A Promised Land leaves out the Stalinist Frank Marshall Davis, whose duty for the Soviet Union landed him on the FBI’s security index. Dreams from My Father gets only a single mention. In similar style, Michelle’s book leaves out Dreams from My Father, which contends that the Kenyan “bequeathed his name” to young Barry Soetoro. By the end of the book, the Kenyan is a nameless “Old Man,” even to his own family.

The Dreams author rode the narrative all the way to the White House. Now it seems Michelle Obama may seek a return to the premises. In her 2018 Becoming, Michelle claimed “I have no intention of running for office, ever,” but best not to believe anything until it’s officially denied.

Kezia Obama, widow of Barack Obama, passed away in April, 2021 at the age of 81. The composite character and his wife were now safe from any clarifications Kezia might want to offer.

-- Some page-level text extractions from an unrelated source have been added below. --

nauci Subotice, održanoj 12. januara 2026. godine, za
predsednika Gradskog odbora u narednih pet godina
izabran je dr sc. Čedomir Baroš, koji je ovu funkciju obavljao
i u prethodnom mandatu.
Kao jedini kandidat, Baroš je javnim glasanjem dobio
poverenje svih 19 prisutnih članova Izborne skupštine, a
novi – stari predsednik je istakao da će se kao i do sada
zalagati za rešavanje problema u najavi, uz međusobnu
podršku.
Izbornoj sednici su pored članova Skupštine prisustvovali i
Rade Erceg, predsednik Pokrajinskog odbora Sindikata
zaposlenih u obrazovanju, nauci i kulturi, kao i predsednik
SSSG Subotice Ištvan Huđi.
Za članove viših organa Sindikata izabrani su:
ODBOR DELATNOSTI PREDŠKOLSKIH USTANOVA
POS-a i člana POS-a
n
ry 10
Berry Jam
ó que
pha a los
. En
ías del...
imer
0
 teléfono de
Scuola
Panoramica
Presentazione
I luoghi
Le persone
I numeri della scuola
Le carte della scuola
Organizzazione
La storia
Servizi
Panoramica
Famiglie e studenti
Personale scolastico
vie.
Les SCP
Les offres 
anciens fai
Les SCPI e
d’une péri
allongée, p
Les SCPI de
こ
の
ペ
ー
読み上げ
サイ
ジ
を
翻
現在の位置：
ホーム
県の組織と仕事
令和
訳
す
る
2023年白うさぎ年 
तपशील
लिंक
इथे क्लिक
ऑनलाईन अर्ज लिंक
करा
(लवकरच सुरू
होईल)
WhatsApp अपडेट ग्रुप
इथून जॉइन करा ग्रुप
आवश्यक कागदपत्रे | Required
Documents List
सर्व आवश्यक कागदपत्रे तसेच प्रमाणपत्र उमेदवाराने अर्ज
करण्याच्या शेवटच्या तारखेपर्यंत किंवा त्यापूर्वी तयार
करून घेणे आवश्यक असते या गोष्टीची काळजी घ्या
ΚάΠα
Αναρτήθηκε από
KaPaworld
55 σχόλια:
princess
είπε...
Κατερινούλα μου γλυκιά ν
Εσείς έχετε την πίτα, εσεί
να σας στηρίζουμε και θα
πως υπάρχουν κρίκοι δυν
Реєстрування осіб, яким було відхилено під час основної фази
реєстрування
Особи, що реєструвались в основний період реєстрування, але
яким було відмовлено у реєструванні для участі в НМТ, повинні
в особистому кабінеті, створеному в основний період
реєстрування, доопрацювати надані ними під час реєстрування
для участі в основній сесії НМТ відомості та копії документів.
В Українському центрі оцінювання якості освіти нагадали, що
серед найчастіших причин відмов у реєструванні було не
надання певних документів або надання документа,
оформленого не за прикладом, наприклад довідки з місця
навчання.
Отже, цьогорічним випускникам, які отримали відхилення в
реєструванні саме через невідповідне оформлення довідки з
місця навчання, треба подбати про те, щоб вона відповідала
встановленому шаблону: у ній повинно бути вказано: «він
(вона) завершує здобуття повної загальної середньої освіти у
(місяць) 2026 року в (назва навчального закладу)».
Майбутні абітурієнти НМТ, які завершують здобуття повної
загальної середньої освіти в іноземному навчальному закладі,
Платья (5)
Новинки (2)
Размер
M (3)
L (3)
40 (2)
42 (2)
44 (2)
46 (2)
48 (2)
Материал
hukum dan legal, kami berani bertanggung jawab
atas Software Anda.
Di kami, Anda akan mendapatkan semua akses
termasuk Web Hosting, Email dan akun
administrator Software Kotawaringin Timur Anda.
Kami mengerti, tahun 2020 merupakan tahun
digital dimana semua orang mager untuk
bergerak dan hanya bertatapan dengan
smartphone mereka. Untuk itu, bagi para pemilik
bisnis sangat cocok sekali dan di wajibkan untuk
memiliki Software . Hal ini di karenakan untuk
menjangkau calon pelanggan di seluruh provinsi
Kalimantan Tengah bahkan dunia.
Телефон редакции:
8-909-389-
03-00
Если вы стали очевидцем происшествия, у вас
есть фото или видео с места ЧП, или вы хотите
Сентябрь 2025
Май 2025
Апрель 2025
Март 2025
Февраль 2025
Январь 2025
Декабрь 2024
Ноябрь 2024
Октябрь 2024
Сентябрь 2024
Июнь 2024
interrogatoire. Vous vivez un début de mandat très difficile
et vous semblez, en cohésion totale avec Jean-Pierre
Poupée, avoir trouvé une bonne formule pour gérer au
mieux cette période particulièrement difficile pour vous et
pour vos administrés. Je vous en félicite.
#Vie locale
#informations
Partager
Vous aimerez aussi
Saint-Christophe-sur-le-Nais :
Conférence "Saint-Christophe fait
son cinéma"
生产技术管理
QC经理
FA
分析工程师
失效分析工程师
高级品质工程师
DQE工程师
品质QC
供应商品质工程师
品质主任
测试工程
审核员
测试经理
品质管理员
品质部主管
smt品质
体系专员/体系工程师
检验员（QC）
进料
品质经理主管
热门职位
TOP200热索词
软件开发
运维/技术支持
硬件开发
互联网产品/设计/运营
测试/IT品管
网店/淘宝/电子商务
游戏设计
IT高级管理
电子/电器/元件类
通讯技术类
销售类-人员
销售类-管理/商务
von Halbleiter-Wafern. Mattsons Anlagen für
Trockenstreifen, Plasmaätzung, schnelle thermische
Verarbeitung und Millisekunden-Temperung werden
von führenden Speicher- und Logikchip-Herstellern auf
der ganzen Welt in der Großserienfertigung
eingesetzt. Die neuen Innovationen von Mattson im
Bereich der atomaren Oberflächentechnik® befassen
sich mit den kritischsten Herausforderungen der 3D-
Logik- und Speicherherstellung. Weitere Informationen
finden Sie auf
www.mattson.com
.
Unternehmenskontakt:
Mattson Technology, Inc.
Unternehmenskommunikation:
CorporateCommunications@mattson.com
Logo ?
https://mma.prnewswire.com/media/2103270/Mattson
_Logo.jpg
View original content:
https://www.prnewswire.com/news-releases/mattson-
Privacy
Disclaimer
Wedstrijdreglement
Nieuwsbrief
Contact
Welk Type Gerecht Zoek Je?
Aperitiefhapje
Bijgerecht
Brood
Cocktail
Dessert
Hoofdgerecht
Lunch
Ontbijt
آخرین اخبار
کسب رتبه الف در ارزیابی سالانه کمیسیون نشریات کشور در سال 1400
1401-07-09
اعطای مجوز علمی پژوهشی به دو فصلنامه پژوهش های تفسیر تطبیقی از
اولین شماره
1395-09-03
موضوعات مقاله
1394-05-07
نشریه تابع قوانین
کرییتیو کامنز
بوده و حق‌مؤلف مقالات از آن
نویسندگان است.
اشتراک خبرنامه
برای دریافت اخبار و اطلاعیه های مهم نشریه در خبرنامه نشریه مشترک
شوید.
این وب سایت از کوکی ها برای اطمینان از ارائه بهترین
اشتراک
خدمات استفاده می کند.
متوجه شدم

With the addled Joe Biden, 80, in the White House, and Rip Van Winkle communist Bernie Sanders, 81 pondering another run, Michelle may turn out to be “the answer,” as she says her husband was in 2008. That year, the dynamic speaker promised to fundamentally transform the United States of America.

In fundamentally transformed America, the outgoing president picks his successor and deploys the FBI and DOJ against opponents. The transformation also divides the nation into oppressor and victim classes, along racial lines. The composite character’s domestic opposition replaces foreign adversaries and foreign terrorists as the greatest threat to the nation.

A terrorist mass murder becomes “workplace violence,” but parents who resist the racist indoctrination of their children are branded domestic terrorists. Arsonists, murderers and looters are transformed into peaceful protesters.

The nation’s past is vilified and globalist institutions glorified. Runaway inflation destroys wealth and bloats the already fathomless debt. The border disappears and criminal illegals become a privileged, protected class. And so on.

That’s the promised land the composite character was talking about. With 2024 just around the corner, ask yourself how you like it so far.